Data under study:
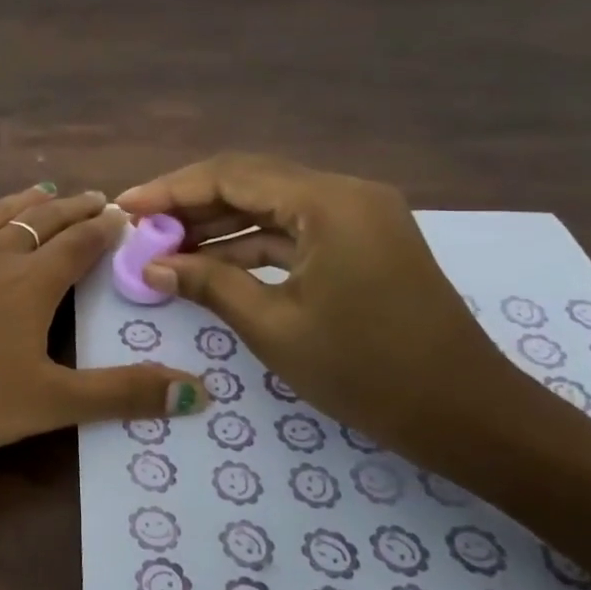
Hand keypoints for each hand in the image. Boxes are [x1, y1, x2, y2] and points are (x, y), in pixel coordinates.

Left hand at [0, 131, 209, 456]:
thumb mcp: (49, 404)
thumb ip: (123, 395)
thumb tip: (200, 395)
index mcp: (32, 285)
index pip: (81, 247)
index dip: (105, 231)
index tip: (124, 216)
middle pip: (43, 225)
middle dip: (74, 212)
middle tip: (96, 199)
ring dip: (24, 202)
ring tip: (45, 189)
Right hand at [116, 152, 517, 457]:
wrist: (466, 414)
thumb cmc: (366, 370)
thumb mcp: (274, 326)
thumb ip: (208, 284)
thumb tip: (150, 265)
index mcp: (328, 202)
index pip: (231, 175)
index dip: (170, 189)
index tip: (124, 207)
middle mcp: (345, 194)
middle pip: (250, 181)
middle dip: (189, 203)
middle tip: (139, 227)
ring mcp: (357, 217)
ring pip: (270, 205)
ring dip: (217, 223)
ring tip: (163, 246)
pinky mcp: (361, 242)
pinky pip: (293, 229)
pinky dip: (249, 243)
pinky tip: (209, 261)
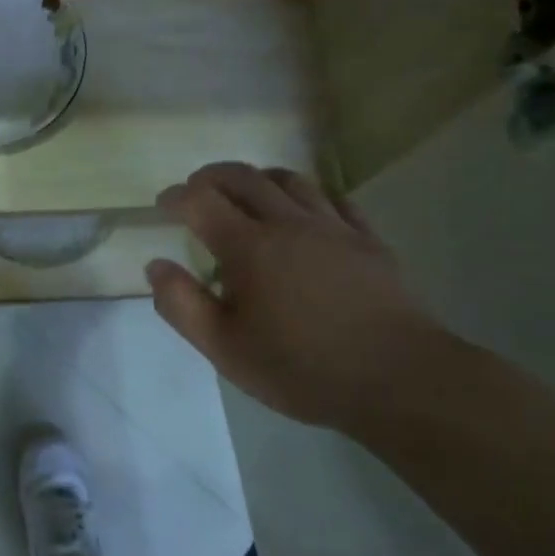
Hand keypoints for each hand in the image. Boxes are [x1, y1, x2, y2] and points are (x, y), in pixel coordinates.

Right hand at [145, 162, 444, 432]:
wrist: (398, 379)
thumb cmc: (302, 368)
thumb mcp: (225, 349)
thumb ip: (182, 305)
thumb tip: (156, 266)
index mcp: (249, 247)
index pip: (201, 201)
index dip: (177, 197)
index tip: (163, 205)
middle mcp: (288, 223)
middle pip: (244, 178)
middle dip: (212, 176)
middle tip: (196, 188)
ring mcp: (334, 228)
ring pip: (291, 180)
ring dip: (259, 178)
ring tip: (247, 191)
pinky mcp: (369, 241)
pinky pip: (336, 200)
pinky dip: (310, 195)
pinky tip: (308, 210)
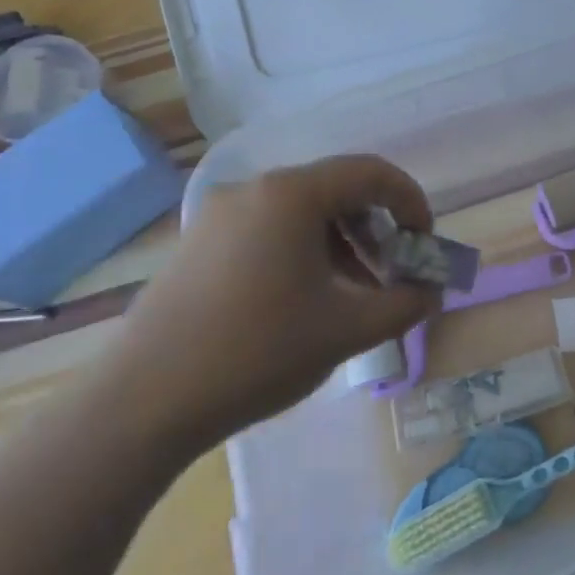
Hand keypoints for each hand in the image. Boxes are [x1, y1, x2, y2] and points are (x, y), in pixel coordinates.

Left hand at [107, 155, 442, 444]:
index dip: (410, 202)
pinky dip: (303, 251)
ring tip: (354, 293)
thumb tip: (431, 292)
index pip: (371, 173)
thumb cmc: (257, 353)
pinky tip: (306, 299)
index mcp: (292, 194)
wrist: (143, 401)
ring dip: (341, 243)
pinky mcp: (198, 242)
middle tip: (393, 275)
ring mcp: (219, 214)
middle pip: (336, 190)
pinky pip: (268, 229)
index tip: (425, 244)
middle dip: (376, 229)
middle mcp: (254, 189)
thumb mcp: (346, 330)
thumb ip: (404, 304)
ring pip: (301, 212)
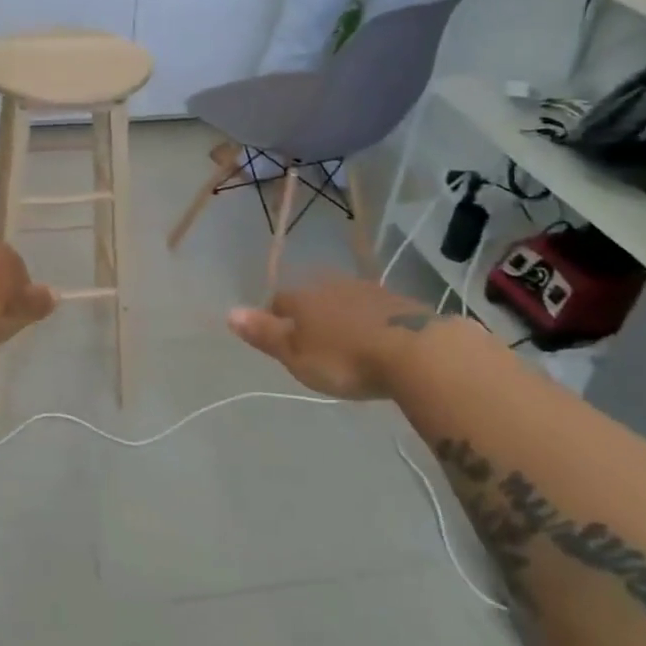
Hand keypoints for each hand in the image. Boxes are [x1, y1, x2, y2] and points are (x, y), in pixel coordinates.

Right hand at [228, 275, 442, 400]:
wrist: (416, 352)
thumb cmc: (345, 359)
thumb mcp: (296, 355)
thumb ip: (264, 334)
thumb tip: (229, 312)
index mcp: (304, 298)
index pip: (279, 300)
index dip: (274, 317)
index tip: (278, 338)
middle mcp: (333, 286)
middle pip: (312, 297)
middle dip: (309, 315)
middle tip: (311, 343)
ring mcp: (369, 291)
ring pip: (344, 300)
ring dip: (340, 317)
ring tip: (343, 343)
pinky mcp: (400, 304)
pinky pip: (374, 310)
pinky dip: (368, 323)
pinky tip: (374, 341)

Work to complete:
In the listing above, transcribe exactly everything from the line containing "thumb tip: (156, 266)" down to the line containing "pinky tip: (308, 210)", including both and nothing more.

Solution below:
thumb tip: (156, 266)
index mcp: (249, 247)
index pip: (201, 201)
index dip: (177, 197)
index tip: (163, 205)
middle mcp: (288, 223)
middle pip: (244, 178)
middle dip: (212, 176)
middle tip: (196, 188)
ring mcp: (334, 228)
ring pip: (291, 180)
ring dip: (259, 178)
ring tip: (247, 191)
pinky mcp: (369, 241)
pinky pip: (336, 200)
pinky dip: (310, 195)
pinky tip: (308, 210)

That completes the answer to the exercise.